◆ **WHAT THE TASK ASKS**
Carry on the explainer about Hermes Agent's preflight compression, picking up right after its final sentence.

◆ **TEXT**
**********
Why Hermes Agent keeps stopping for preflight compression
A factual explanation of Hermes Agent preflight compression in long gateway sessions, why it can time out, how to fix it, and what state is affected.
Why Hermes Agent keeps stopping for preflight compression
If you use Hermes Agent through Feishu, Telegram, or another gateway for a long running project, you may eventually see a line like this:
📦 Preflight compression: ~165,575 tokens >= 136,000 threshold. This may take a moment.
That message usually does not mean the model is broken. It means the active chat history has grown large enough that Hermes does not want to send the whole transcript to the model as-is. Before it handles your new message, it tries to compact older turns so the request stays inside a safe context budget.
The 136,000 number is a useful clue. Hermes has a gateway-level safety pass that triggers at 85% of the model context window. A threshold of 136,000 lines up with a 160,000-token context window. In other words, the session has grown close to the point where another full turn could become unsafe.
**********
◆ **RECORDS SUPPLIED**

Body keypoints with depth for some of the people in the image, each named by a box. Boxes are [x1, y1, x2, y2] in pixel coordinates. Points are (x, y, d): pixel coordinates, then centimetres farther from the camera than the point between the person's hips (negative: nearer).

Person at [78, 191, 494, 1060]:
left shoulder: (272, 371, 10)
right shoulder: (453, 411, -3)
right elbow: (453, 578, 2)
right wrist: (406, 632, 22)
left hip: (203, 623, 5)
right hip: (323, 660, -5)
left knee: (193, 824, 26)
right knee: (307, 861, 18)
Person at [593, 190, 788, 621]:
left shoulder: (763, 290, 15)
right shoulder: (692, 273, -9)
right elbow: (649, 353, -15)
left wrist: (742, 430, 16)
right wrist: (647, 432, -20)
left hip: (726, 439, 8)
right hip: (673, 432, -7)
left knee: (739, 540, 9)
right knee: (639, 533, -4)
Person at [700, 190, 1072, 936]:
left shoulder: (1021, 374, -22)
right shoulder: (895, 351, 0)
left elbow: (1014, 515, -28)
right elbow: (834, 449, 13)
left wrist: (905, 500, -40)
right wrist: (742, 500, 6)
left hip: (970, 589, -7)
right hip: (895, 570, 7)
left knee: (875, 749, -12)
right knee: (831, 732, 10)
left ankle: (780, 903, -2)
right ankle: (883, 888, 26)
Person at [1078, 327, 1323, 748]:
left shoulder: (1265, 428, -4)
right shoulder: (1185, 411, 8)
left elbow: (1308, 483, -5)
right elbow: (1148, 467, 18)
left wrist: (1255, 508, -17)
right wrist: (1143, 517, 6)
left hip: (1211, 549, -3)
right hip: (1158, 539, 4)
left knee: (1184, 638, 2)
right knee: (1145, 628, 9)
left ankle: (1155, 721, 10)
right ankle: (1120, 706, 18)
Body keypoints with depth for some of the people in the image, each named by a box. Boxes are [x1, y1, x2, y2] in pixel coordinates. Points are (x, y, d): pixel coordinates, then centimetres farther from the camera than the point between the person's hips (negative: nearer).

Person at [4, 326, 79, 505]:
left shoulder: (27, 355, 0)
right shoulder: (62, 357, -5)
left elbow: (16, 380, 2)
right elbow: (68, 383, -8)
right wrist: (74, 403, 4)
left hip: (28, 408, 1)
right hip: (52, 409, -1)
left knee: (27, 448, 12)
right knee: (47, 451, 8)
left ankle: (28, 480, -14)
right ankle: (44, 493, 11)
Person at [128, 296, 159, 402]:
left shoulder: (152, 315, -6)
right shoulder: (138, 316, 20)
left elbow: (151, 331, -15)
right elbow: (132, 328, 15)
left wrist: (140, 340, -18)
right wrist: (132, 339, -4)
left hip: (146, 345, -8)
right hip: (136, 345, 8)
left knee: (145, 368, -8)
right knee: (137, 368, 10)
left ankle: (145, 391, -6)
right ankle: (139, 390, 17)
**********
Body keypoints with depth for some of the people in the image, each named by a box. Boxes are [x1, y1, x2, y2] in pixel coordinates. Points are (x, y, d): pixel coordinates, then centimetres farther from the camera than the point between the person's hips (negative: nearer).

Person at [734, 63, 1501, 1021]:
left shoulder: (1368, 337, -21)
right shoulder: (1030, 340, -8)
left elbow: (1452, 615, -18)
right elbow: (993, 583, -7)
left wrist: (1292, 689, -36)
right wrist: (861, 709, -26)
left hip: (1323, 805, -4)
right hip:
**********
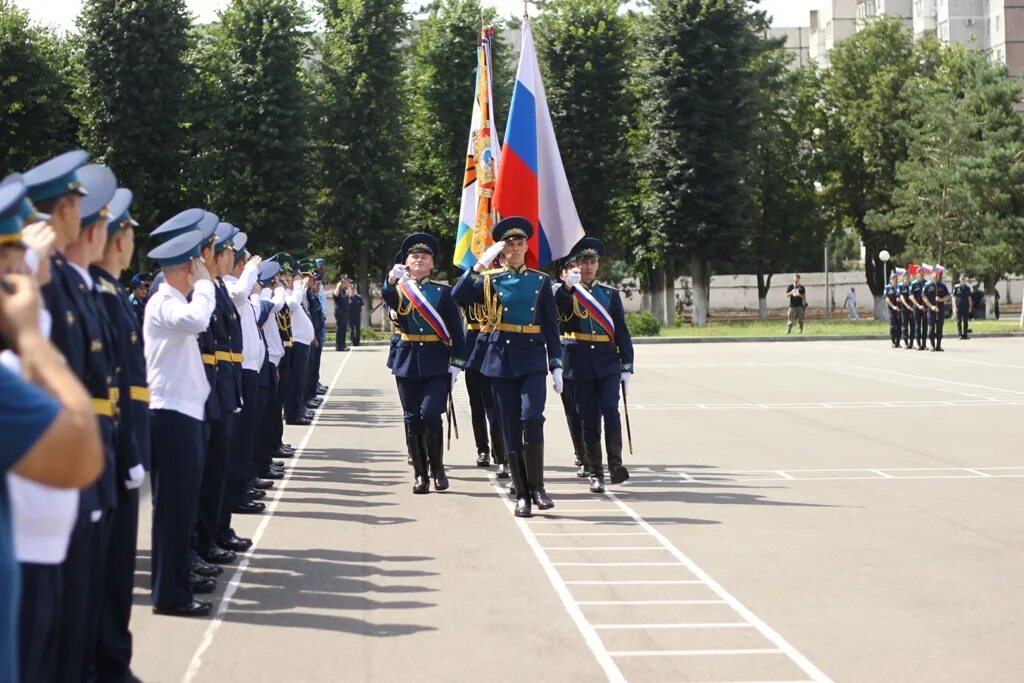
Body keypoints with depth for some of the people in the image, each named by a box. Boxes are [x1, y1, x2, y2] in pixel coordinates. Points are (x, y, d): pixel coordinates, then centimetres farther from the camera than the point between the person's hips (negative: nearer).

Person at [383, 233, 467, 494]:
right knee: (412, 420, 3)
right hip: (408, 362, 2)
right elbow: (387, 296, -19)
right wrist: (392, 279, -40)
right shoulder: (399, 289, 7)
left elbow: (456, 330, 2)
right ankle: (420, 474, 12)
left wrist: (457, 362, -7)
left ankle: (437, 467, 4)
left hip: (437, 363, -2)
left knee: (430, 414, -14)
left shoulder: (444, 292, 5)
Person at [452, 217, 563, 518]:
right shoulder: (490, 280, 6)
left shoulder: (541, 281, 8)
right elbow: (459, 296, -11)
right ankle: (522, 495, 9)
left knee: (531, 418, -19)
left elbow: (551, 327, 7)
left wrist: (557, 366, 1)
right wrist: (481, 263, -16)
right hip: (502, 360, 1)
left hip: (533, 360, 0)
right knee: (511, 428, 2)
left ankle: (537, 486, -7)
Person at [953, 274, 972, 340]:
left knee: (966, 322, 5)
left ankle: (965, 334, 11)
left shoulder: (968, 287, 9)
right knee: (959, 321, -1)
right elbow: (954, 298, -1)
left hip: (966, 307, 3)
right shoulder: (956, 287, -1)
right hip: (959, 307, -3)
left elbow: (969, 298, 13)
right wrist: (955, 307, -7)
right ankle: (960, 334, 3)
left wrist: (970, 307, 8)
**********
◆ **REPLY TO THE TASK**
The main cause: one chat has become the project database
Hermes has two separate compression layers. The first one runs inside the agent loop and is the normal context manager. Its default threshold is 50% of the context window. The second one runs in the gateway before the agent starts processing the next message. Hermes calls this session hygiene in the code. It is a higher-threshold safety valve, set at 85%, for gateway sessions that have grown too large between turns.
The source comments are blunt about the reason. Long-lived gateway sessions can accumulate enough history that every new message rehydrates an oversized transcript, leading to repeated truncation or context failures. The hygiene pass estimates the transcript size before the agent starts. It prefers the last API-reported prompt token count when available and falls back to a rough estimate when it has to.
So yes, the pattern you are seeing is mostly caused by too much conversation history. The longer the project runs in the same chat, and the more files, logs, tool calls, screenshots, searches, and retries it contains, the more often this will happen.
Why compression itself can take so long
Hermes is not just deleting old turns. The default ContextCompressor sends the middle part of the conversation to an auxiliary model and asks it to write a structured handoff summary. The summary is supposed to preserve the goal, constraints, progress, decisions, files, open work, and critical errors. Recent messages stay intact. A few early messages are also protected. The middle gets replaced by the summary.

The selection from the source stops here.